Выбрать главу

Уже с первых же кадров фильм поражает своей напряженной экспрессией. Скупые, точно найденные детали. Панорама древнего города, отраженного в воде, словно возникающего на наших глазах из предания в голубоватой сказочной дымке. Тревожно, призывно звонит колокол. На берегу — перевернутые лодки. Воин ведет под уздцы лошадь. Брошены без дела плуг и топор. В горнице качается пустая люлька и догорает свеча. Ратники прощаются с женами и матерями. Так несколькими скупыми деталями воссоздана обстановка. Выразительная и броская живописная манера, в которой художник говорит языком символов и метафор, позволяет передать и стелющийся по полю туман и густые темные силуэты облаков, скрывающих приближающегося противника — татарские полчища.

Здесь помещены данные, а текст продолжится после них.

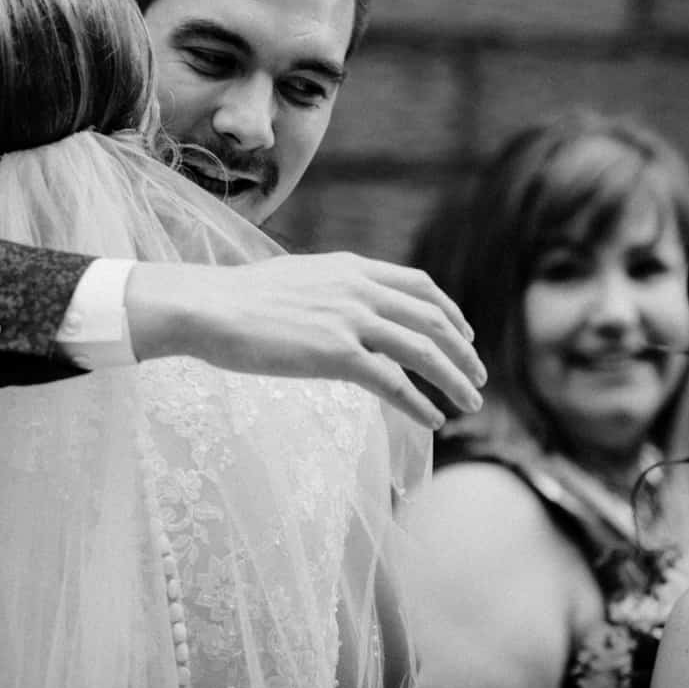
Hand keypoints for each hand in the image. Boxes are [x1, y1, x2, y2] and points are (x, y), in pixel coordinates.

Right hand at [128, 252, 485, 428]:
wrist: (210, 307)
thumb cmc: (240, 299)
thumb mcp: (298, 278)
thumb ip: (331, 289)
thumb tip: (345, 308)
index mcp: (352, 268)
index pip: (419, 285)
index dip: (450, 311)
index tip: (464, 333)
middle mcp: (359, 289)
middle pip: (432, 319)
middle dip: (463, 350)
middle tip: (478, 377)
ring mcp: (350, 320)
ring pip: (423, 351)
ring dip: (454, 379)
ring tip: (470, 403)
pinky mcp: (336, 353)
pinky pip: (393, 382)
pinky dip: (420, 402)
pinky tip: (433, 419)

Но, может быть, самое поразительное в фильме — это то, как изображена на экране сама битва. Благодаря высокому мастерству монтажа стопкадров и "одушевления" фигуры, выхваченные из древнерусских фресок и икон — искусства, казалось бы, совершенно иного по своей природе и принципиально статичного — приобрели стремительный динамизм, органично вошли в новое художественное целое. Гармония изобразительного и музыкального начал, полный отказ от какой бы то ни было иллюстративности в их соподчинении подчеркивают это впечатление законченности.

В изображении битвы все кинематографично, все построено на точном монтаже, остром сопоставлении кадров, передающих сначала атмосферу грозного противостояния, а затем ожесточенного сражения. Князь, стоящий у заграждения с дружиной. Мчащееся татарское полчище. Развевающиеся знамена, мечи русских воевод и ратников. Взмахи кривых татарских сабель. Смешавшиеся в схватке ряды, вздыбленные кони, врезавшиеся в самую гущу рубящихся. Натянутая тетива луков, летящие стрелы, падающие тела убитых — так создается экспрессивная, многокрасочная картина сечи. Мы видим лицо князя, неколебимо стоящую дружину воинов и затем общий план поля битвы — отступающее татарское войско.

В мультипликации редко приходится говорить о мастерстве самой съемки. Но в "Сече при Керженце" умело использованы разнообразные оптические приемы, значительно усиливающие эмоциональнопоэтическое воздействие фильма, помогающие сделать более выразительным и динамичным романтико-живописный строй картины, в которой фантастика народной легенды гармонично сочетается с героико-патриотической темой. Будто омытая солнцем, высветляется величественная фигура жены князя, цвета и краски словно становятся подвижными, переливчатыми и оживают. Из воды, подобно воплощенной легенде, вновь возникает сказочный древнерусский город. Снова руки плотников берутся за топоры и тешут бревна для изб и лодок, землепашец шагает с сохой, которую тащит лошадь. Босые ноги идут по вспаханной земле, в ее борозды падают первые зерна. Молот стучит по наковальне. Руки разламывают краюху хлеба. Играют дети в свои игры, мирно трудятся горожане. За всем этим стоит русское войско. И снова в высвечивающемся кадре скачут на деревянных лошадках мальчишки. Так кончается этот фильм, прославляющий жизнь, ее творческое начало, мужество и трудолюбие народа как высшие ценности на земле.

Иван Иванов-Вано и Юрий Норштейн. "Сече при Керженце"

Картина построена так, что, оживляя древние образы, воскрешая предание, рассказывая о войне, она утверждает мир. Вот почему основанная на сюжете и изобразительном материале, столь древнем и далеком, она звучит как произведение актуальное, пронизанное современным строем идей и чувств. И оттого, что за ними стоит история, традиции национального искусства, классическая музыка, они становятся еще ярче и значительней.

Особое место занимает в кукольной мультипликации работа А. Кареновича, сорежиссера фильма "Баня", постановщика "Приключений барона Мюнхаузена", "Комедианта" и "Отважного Робина Гуда", талантливого мастера широкого творческого диапазона.

Неповторимо оригинально творческое лицо и "принципиально" детского режиссера и художника В. Дегтярева — автора таких поэтичных кукольных картин, как "Конец Черной топи" (1960), "Сказка о старом кедре" (1963), "Кто сказал "мяу"?", получившей в 1963 году пре мию в Аннеси как лучший фильм года.

"Баня" В. Маяковского на экране. Гиперболизм и масштабность образов Маяковского, стремительный полет творческой фантазии, излюбленное контрастное сопоставление поэтически условного и фактически достоверного, гротескность сатирических персонажей поэта — все это необычайно близко и родственно художественным особенностям мультипликации.